I cranked out a small table of pairs of irreducible monic quartics in
Z[x] with different splitting fields but the same resolvent cubic, and
positive square free discriminant. Among these was
x^4 + 5*x^3 + 4*x^2 - 5*x - 4
x^4 + x^3 + 4*x^2 + 7*x + 4
Resolvent cubic x^3 - 4*x^2 - 9*x + 11
Discriminant = 10889 factors [10889]
The discriminant is prime. This looks pretty innocuous, but it gave
(assuming the bnfinit() and bnrinit() results are correct) the
following. As with a previous example, k1 is the Hilbert Class Field
of k0, k2 that of k1, and k3 that of k2:
k0 = Q(sqrt(10889)) has class number 3
k1 = splitting field of the resolvent cubic has G(k1/Q) = S3, and
class group V4, the four-group
k2 = splitting field of x^4 + 5*x^3 + 4*x^2 - 5*x - 4 has G(k2/Q) =
S4, and class number 2
The join of k2 and the splitting field of the other quartic, x^4 + x^3
+ 4*x^2 + 7*x + 4, is equal to the Extended Hilbert Class Field of k1
The Hilbert Class Field k3 of k2 has Galois group G(k3/Q) = GL(2,3).

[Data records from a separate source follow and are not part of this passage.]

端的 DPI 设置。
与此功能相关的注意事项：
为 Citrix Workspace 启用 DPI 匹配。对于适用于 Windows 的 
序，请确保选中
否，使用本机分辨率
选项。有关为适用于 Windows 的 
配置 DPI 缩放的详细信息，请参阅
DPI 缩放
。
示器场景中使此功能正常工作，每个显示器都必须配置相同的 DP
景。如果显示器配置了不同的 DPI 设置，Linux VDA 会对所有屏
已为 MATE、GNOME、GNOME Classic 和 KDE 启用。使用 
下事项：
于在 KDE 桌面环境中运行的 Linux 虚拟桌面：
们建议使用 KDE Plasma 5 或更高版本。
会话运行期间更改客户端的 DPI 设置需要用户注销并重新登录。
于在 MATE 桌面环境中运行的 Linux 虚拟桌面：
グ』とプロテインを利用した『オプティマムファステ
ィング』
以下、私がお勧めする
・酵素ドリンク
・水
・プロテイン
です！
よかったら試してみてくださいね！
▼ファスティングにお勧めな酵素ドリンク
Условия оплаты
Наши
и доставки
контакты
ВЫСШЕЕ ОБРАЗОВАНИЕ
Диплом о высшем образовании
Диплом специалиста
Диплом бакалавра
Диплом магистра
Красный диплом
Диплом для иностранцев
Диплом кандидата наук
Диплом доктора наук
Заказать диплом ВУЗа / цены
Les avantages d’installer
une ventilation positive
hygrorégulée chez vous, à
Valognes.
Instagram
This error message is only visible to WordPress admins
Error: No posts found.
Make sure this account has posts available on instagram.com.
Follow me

It has non-normal, non-conjugate but arithmetically equivalent octic
subfields defined by the polynomials
x^8 - 4*x^7 - 12*x^6 + 50*x^5 + 39*x^4 - 166*x^3 - 10*x^2 + 102*x + 11
and
x^8 - 4*x^7 - 20*x^6 + 59*x^5 + 182*x^4 - 200*x^3 - 703*x^2 - 293*x +
131
These have Galois group 8T23, and the two fields have field
discriminant 10889^3 and class number 1.
As with a previous example, k3 should have class number 1.